# Work to be completed
Update the text read from each of the items below by replacing every "Ručke" with "Drške" and keeping everything else the same. Leave the pictures out of your answer.

# The data
= = = = = = =

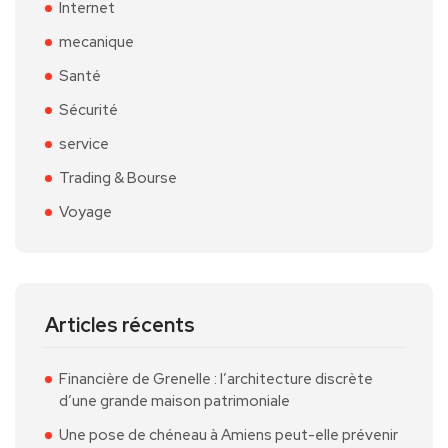
Internet
mecanique
Santé
Sécurité
service
Trading & Bourse
Voyage
Articles récents
Financière de Grenelle : l’architecture discrète
d’une grande maison patrimoniale
Une pose de chéneau à Amiens peut-elle prévenir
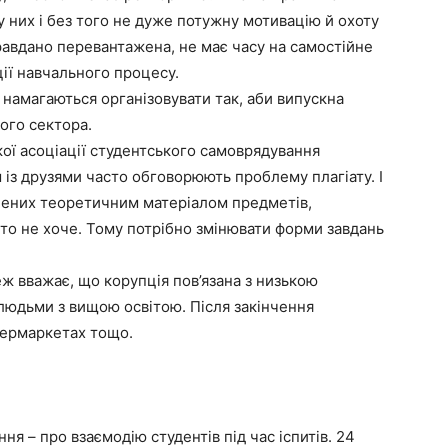
 у них і без того не дуже потужну мотивацію й охоту
равдано перевантажена, не має часу на самостійне
ції навчального процесу.
намагаються організовувати так, аби випускна
ного сектора.
кої асоціації студентського самоврядування
із друзями часто обговорюють проблему плагіату. І
ичених теоретичним матеріалом предметів,
хто не хоче. Тому потрібно змінювати форми завдань
еж вважає, що корупція пов’язана з низькою
людьми з вищою освітою. Після закінчення
пермаркетах тощо.
 – про взаємодію студентів під час іспитів. 24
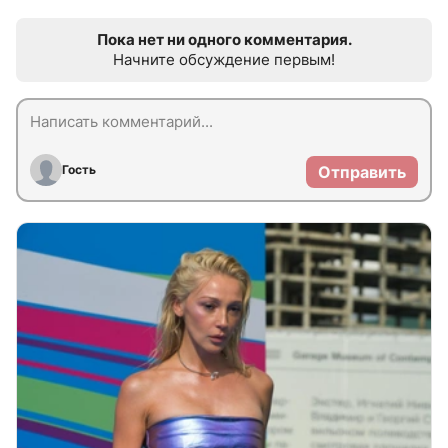
Пока нет ни одного комментария.
Начните обсуждение первым!
Гость
Отправить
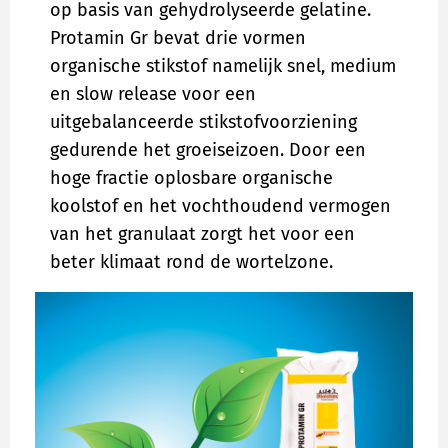
op basis van gehydrolyseerde gelatine.
Protamin Gr bevat drie vormen
organische stikstof namelijk snel, medium
en slow release voor een
uitgebalanceerde stikstofvoorziening
gedurende het groeiseizoen. Door een
hoge fractie oplosbare organische
koolstof en het vochthoudend vermogen
van het granulaat zorgt het voor een
beter klimaat rond de wortelzone.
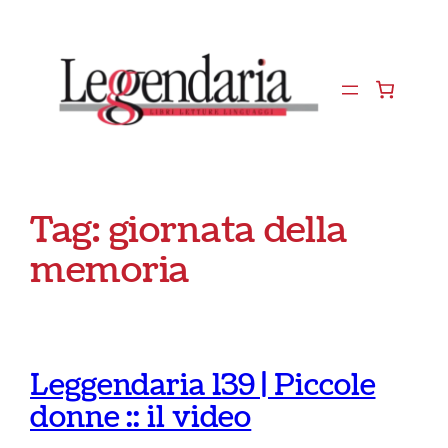
Vai
al
contenuto
Tag:
giornata della
memoria
Leggendaria 139 | Piccole
donne :: il video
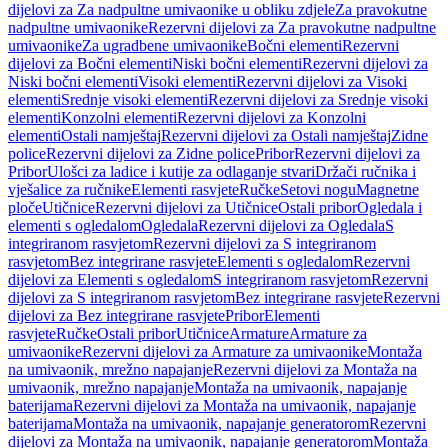
dijelovi za Za nadpultne umivaonike u obliku zdjele
Za pravokutne
nadpultne umivaonike
Rezervni dijelovi za Za pravokutne nadpultne
umivaonike
Za ugradbene umivaonike
Bočni elementi
Rezervni
dijelovi za Bočni elementi
Niski bočni elementi
Rezervni dijelovi za
Niski bočni elementi
Visoki elementi
Rezervni dijelovi za Visoki
elementi
Srednje visoki elementi
Rezervni dijelovi za Srednje visoki
elementi
Konzolni elementi
Rezervni dijelovi za Konzolni
elementi
Ostali namještaj
Rezervni dijelovi za Ostali namještaj
Zidne
police
Rezervni dijelovi za Zidne police
Pribor
Rezervni dijelovi za
Pribor
Ulošci za ladice i kutije za odlaganje stvari
Držači ručnika i
vješalice za ručnike
Elementi rasvjete
Ručke
Setovi nogu
Magnetne
ploče
Utičnice
Rezervni dijelovi za Utičnice
Ostali pribor
Ogledala i
elementi s ogledalom
Ogledala
Rezervni dijelovi za Ogledala
S
integriranom rasvjetom
Rezervni dijelovi za S integriranom
rasvjetom
Bez integrirane rasvjete
Elementi s ogledalom
Rezervni
dijelovi za Elementi s ogledalom
S integriranom rasvjetom
Rezervni
dijelovi za S integriranom rasvjetom
Bez integrirane rasvjete
Rezervni
dijelovi za Bez integrirane rasvjete
Pribor
Elementi
rasvjete
Ručke
Ostali pribor
Utičnice
Armature
Armature za
umivaonike
Rezervni dijelovi za Armature za umivaonike
Montaža
na umivaonik, mrežno napajanje
Rezervni dijelovi za Montaža na
umivaonik, mrežno napajanje
Montaža na umivaonik, napajanje
baterijama
Rezervni dijelovi za Montaža na umivaonik, napajanje
baterijama
Montaža na umivaonik, napajanje generatorom
Rezervni
dijelovi za Montaža na umivaonik, napajanje generatorom
Montaža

= = = = = = =

# Written response
Internet
mecanique
Santé
Sécurité
service
Trading & Bourse
Voyage
Articles récents
Financière de Grenelle : l’architecture discrète
d’une grande maison patrimoniale
Une pose de chéneau à Amiens peut-elle prévenir
 у них і без того не дуже потужну мотивацію й охоту
равдано перевантажена, не має часу на самостійне
ції навчального процесу.
намагаються організовувати так, аби випускна
ного сектора.
кої асоціації студентського самоврядування
із друзями часто обговорюють проблему плагіату. І
ичених теоретичним матеріалом предметів,
хто не хоче. Тому потрібно змінювати форми завдань
еж вважає, що корупція пов’язана з низькою
людьми з вищою освітою. Після закінчення
пермаркетах тощо.
 – про взаємодію студентів під час іспитів. 24
Пока нет ни одного комментария.
Начните обсуждение первым!
Гость
Отправить
op basis van gehydrolyseerde gelatine.
Protamin Gr bevat drie vormen
organische stikstof namelijk snel, medium
en slow release voor een
uitgebalanceerde stikstofvoorziening
gedurende het groeiseizoen. Door een
hoge fractie oplosbare organische
koolstof en het vochthoudend vermogen
van het granulaat zorgt het voor een
beter klimaat rond de wortelzone.
Vai
al
contenuto
Tag:
giornata della
memoria
Leggendaria 139 | Piccole
donne :: il video
dijelovi za Za nadpultne umivaonike u obliku zdjele
Za pravokutne
nadpultne umivaonike
Rezervni dijelovi za Za pravokutne nadpultne
umivaonike
Za ugradbene umivaonike
Bočni elementi
Rezervni
dijelovi za Bočni elementi
Niski bočni elementi
Rezervni dijelovi za
Niski bočni elementi
Visoki elementi
Rezervni dijelovi za Visoki
elementi
Srednje visoki elementi
Rezervni dijelovi za Srednje visoki
elementi
Konzolni elementi
Rezervni dijelovi za Konzolni
elementi
Ostali namještaj
Rezervni dijelovi za Ostali namještaj
Zidne
police
Rezervni dijelovi za Zidne police
Pribor
Rezervni dijelovi za
Pribor
Ulošci za ladice i kutije za odlaganje stvari
Držači ručnika i
vješalice za ručnike
Elementi rasvjete
Drške
Setovi nogu
Magnetne
ploče
Utičnice
Rezervni dijelovi za Utičnice
Ostali pribor
Ogledala i
elementi s ogledalom
Ogledala
Rezervni dijelovi za Ogledala
S
integriranom rasvjetom
Rezervni dijelovi za S integriranom
rasvjetom
Bez integrirane rasvjete
Elementi s ogledalom
Rezervni
dijelovi za Elementi s ogledalom
S integriranom rasvjetom
Rezervni
dijelovi za S integriranom rasvjetom
Bez integrirane rasvjete
Rezervni
dijelovi za Bez integrirane rasvjete
Pribor
Elementi
rasvjete
Drške
Ostali pribor
Utičnice
Armature
Armature za
umivaonike
Rezervni dijelovi za Armature za umivaonike
Montaža
na umivaonik, mrežno napajanje
Rezervni dijelovi za Montaža na
umivaonik, mrežno napajanje
Montaža na umivaonik, napajanje
baterijama
Rezervni dijelovi za Montaža na umivaonik, napajanje
baterijama
Montaža na umivaonik, napajanje generatorom
Rezervni
dijelovi za Montaža na umivaonik, napajanje generatorom
Montaža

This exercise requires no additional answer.